Passage for review:

Jones v. Employers Mut. Liability Ins. Co.

430 So. 2d 357, 1983 La. App. LEXIS 8404
CourtLouisiana Court of Appeal
DecidedApril 13, 1983
Docket82-765
StatusPublished
Cited by7 cases

This text of 430 So. 2d 357 (Jones v. Employers Mut. Liability Ins. Co.) is published on Counsel Stack Legal Research, covering Louisiana Court of Appeal primary law. Counsel Stack provides free access to over 12 million legal documents including statutes, case law, regulations, and constitutions.

Bluebook
Jones v. Employers Mut. Liability Ins. Co., 430 So. 2d 357, 1983 La. App. LEXIS 8404 (La. Ct. App. 1983).

Opinion

430 So.2d 357 (1983)

Clarence JONES, Plaintiff-Appellant,
v.
EMPLOYERS MUTUAL LIABILITY INSURANCE COMPANY, et al., Defendants-Appellees.

No. 82-765.

Court of Appeal of Louisiana, Third Circuit.

April 13, 1983.

*358 Neblett, Beard & Arcenault, Richard Beard, and Richard Arcenault, Alexandria, for plaintiff-appellant.

Franklin, Moore & Walsh, Michael Caldwell, Baton Rouge, for defendants-appellees.

Before FORET, CUTRER and DOUCET, JJ.

FORET, Judge.

Clarence Jones (plaintiff) brought this product liability action to recover damages for personal injuries, etc., when the battery in one of his automobiles exploded. Named defendants are: Sears, Roebuck & Company (Sears), the vendor of the battery; Globe Union, Inc. (Globe), the manufacturer of the battery[1]; and, Employers Insurance of Wausau (Employers), Globe's and Sears' alleged public liability insurer.[2]

The trial court, after trial on the merits, rendered judgment in favor of defendants, dismissing plaintiff's claim against them.

Plaintiff appeals from that judgment and raises the following issues:

(1) Whether the trial court erred in finding that plaintiff had failed to prove that the battery in question was defective; and,
(2) Whether the trial court erred in basing its decision on circumstantial evidence, rather than direct evidence, as to the cause of the explosion.

Extracted records:
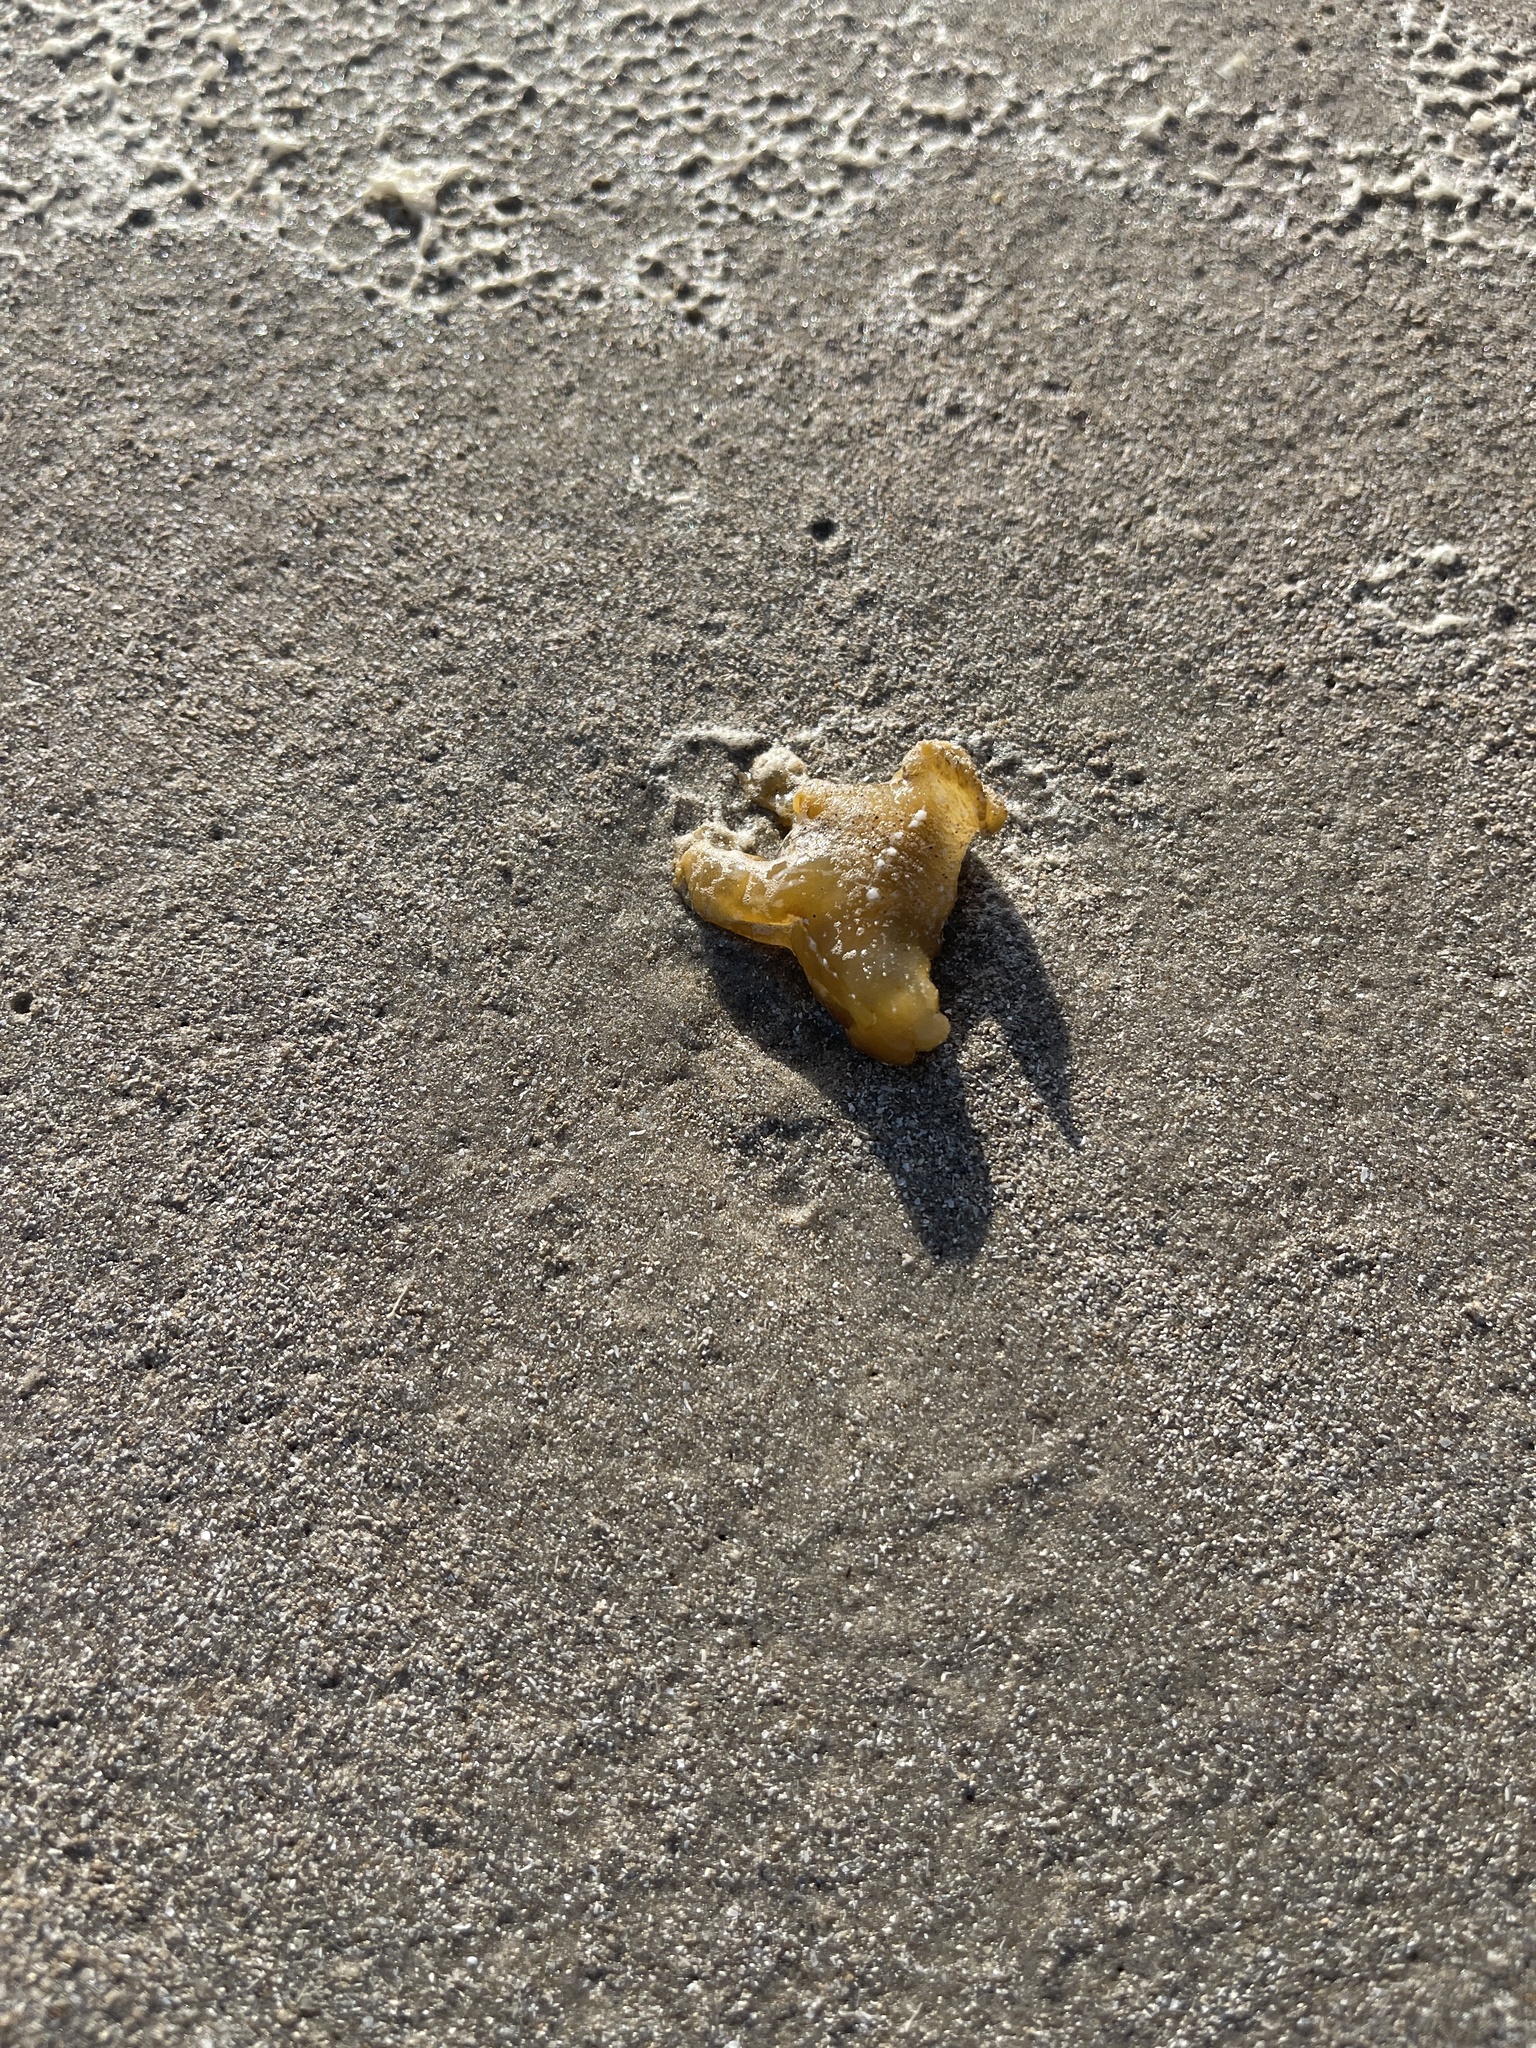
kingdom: Animalia
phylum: Mollusca
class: Gastropoda
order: Nudibranchia
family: Scyllaeidae
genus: Scyllaea
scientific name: Scyllaea pelagica
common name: Sargassum nudibranch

Problem A:
Answer the following questions using the court opinion in Jones v. Employers Mutual Liability Insurance Company:
(i) Which court decided the case?
(ii) Which defendant manufactured the battery?
(iii) Which judge wrote the opinion?
Problem B: Set down the portion of the court opinion from "No. 82-765." up to and including "Alexandria, for plaintiff-appellant.", reproducing the wording precisely.
Problem C: Resume the court opinion on the battery explosion case, starting after its final sentence.

Expected output A:
(i) The Court of Appeal of Louisiana, Third Circuit.
(ii) Globe Union, Inc.
(iii) Judge Foret.

Expected output B:
No. 82-765.

Court of Appeal of Louisiana, Third Circuit.

April 13, 1983.

*358 Neblett, Beard & Arcenault, Richard Beard, and Richard Arcenault, Alexandria, for plaintiff-appellant.

Expected output C:
FACTS

Plaintiff is the owner of a 1967 Plymouth Belvedere. On the afternoon of June 13, *359 1979, plaintiff was unable to start this vehicle, and had to use his wife's automobile to drive to work. He returned from work at approximately 9:00 P.M. that day, and once again attempted to start the Plymouth. He was unable to do so and proceeded to open the hood, planning to find the cause of the trouble. Shortly thereafter, the automobile's battery exploded, propelling sulfuric acid and bits of plastic into his face. Plaintiff's wife heard the explosion and rushed outside to see what had happened. Upon seeing plaintiff clutching his face with both hands, she led him to their home and immediately began to rinse plaintiff's face with water. He was then taken to the emergency room at the Huey P. Long Charity Hospital in Alexandria.

The emergency room physician sutured the lacerations on plaintiff's face, and he was seen the next morning by an ophthalmologist employed by the Veterans Administration. He was told to report to the U.S. Veterans Administration facility in Alexandria for treatment for his eye injury. Apparently, the acid permanently damaged plaintiff's right eye, leaving him with only peripheral vision in that eye. Plaintiff instituted this action alleging that the battery was defective, and that said defect was a cause of the harm he suffered. In the alternative, plaintiff alleged that defendants were negligent in the engineering, design, and manufacturing of the battery.

ALLEGED "DEFECTIVE" BATTERY

Plaintiff contends that the trial court erred in finding that he had failed to prove that the battery was defective. He argues that the evidence clearly shows that it was defective.[3]

A manufacturer of a product which involves a risk of injury to the user is liable to any person, whether the purchaser or a third person, who, without fault on his part, sustains an injury caused by a defect in the design, composition, or manufacture of the article, if the injury might reasonably have been anticipated. However, the plaintiff claiming injury has the burden of proving that the product was defective, i.e., unreasonably dangerous to normal use, and that the plaintiff's injuries were caused by reason of the defect. See Weber v. Fidelity & Casualty Insurance Company of New York, 259 La. 599, 250 So.2d 754 (La.1971), and authorities cited therein.

If the product is proven defective by reason of its hazard to normal use, the plaintiff need not prove any particular negligence by the maker in its manufacture or processing; for the manufacturer is presumed to know of the vices in the things he makes, whether or not he has actual knowledge of them. See Weber v. Fidelity & Casualty Insurance Co. of New York, supra, and authorities cited therein.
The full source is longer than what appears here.